Fly Away, a collaboration between Fordjour and award-winning puppeteer Nick Lehane, is performed by a stellar cast, with an original score composed by John Aylward and performed live by oboist Hassan Anderson. The puppet is a Fordjour-designed, hand-sculpted figure crafted by Robert Maldonado. The protagonist’s narrative arc rises and falls along a journey of personal discovery. Larger themes that course through Fordjour’s body of work become resonant. Fly Away performances are scheduled at 2pm and 5pm daily. Tickets are free and available upon request. For additional information on scheduling, COVID-19 safety precautions and reservations, please visit flyawayshow.com.
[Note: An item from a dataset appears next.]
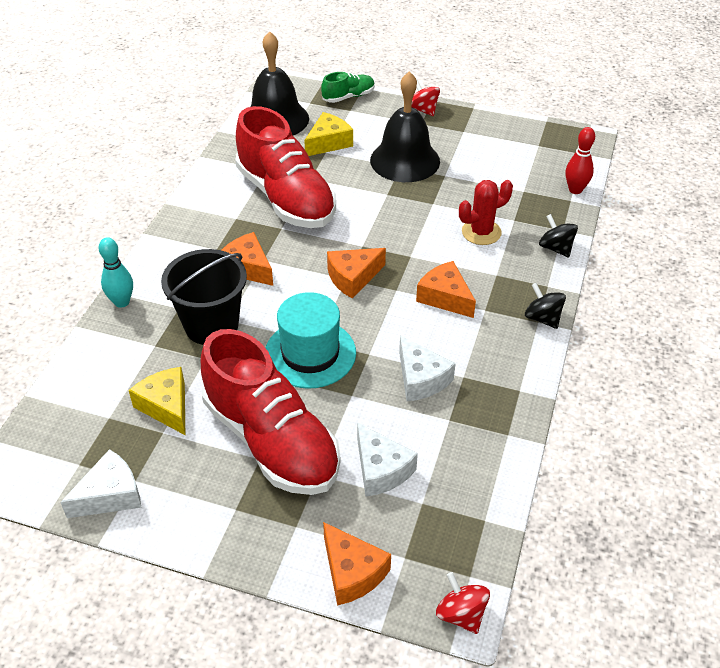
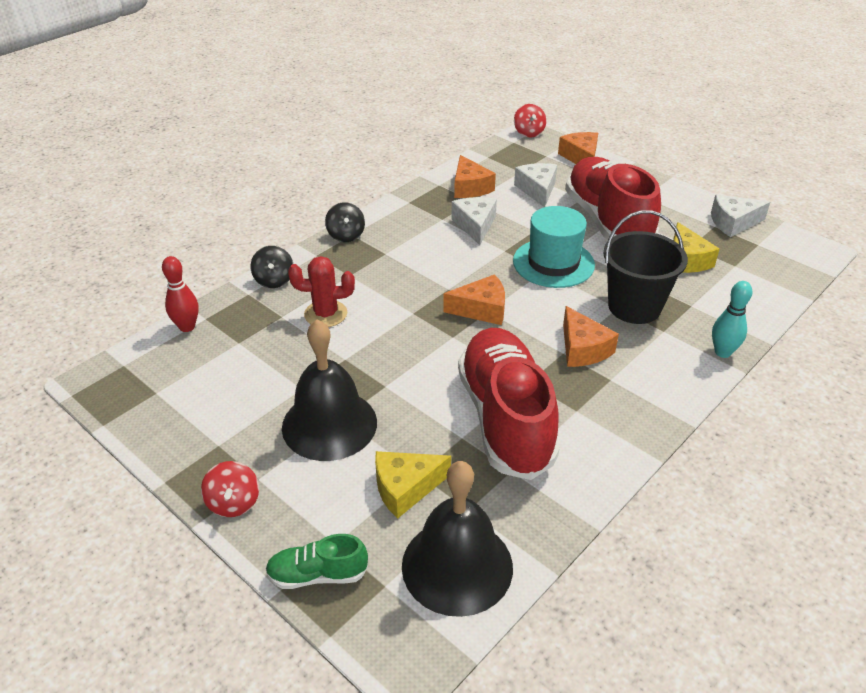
camera: 155 degrees left, 5 degrees down
orange cheese [416,261,476,318] -> orange cheese moved to [454,155,496,198]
Spanning two galleries are several new paintings, executed in Fordjour’s signature collage technique, representing the latest developments in his studio practice. The first is a suite of paintings based on Black funerary tradition. The second gallery presents a broad range of subjects including several at monumental scale.
About Derek Fordjour
Derek Fordjour was born in Memphis, Tennessee, in 1974 to parents of Ghanaian heritage. Fordjour earned his BA at Morehouse College, MA in Art Education at Harvard University and an MFA in Painting at Hunter College. His work has been exhibited at notable institutions nationally and internationally. He received commissions for public projects including a permanent installation for Metropolitan Transit Authority of New York City at 145th Street Subway Station and The Whitney Museum’s Billboard Project. He was awarded 2016 Sugar Hill Children’s Museum Artist-in-Residence, the 2017 Sharpe-Walentas Studio Program in New York City, and named recipient of the 2018 Deutsche Bank NYFA Fellowship Award. His work has been reviewed in The New York Times, Financial Times, The Los Angeles Times, and Hyperallergic. He has also been featured in several publications such as The Wall Street Journal, Vanity Fair and Forbes Magazine. Fordjour was recently appointed the Alex Katz Chair of Painting at The Cooper Union and serves as a Core Critic at Yale University School of Art. His work also appears in several collections including The Studio Museum of Harlem, Brooklyn Museum, Perez Museum, Dallas Museum of Art, The Whitney Museum and LACMA.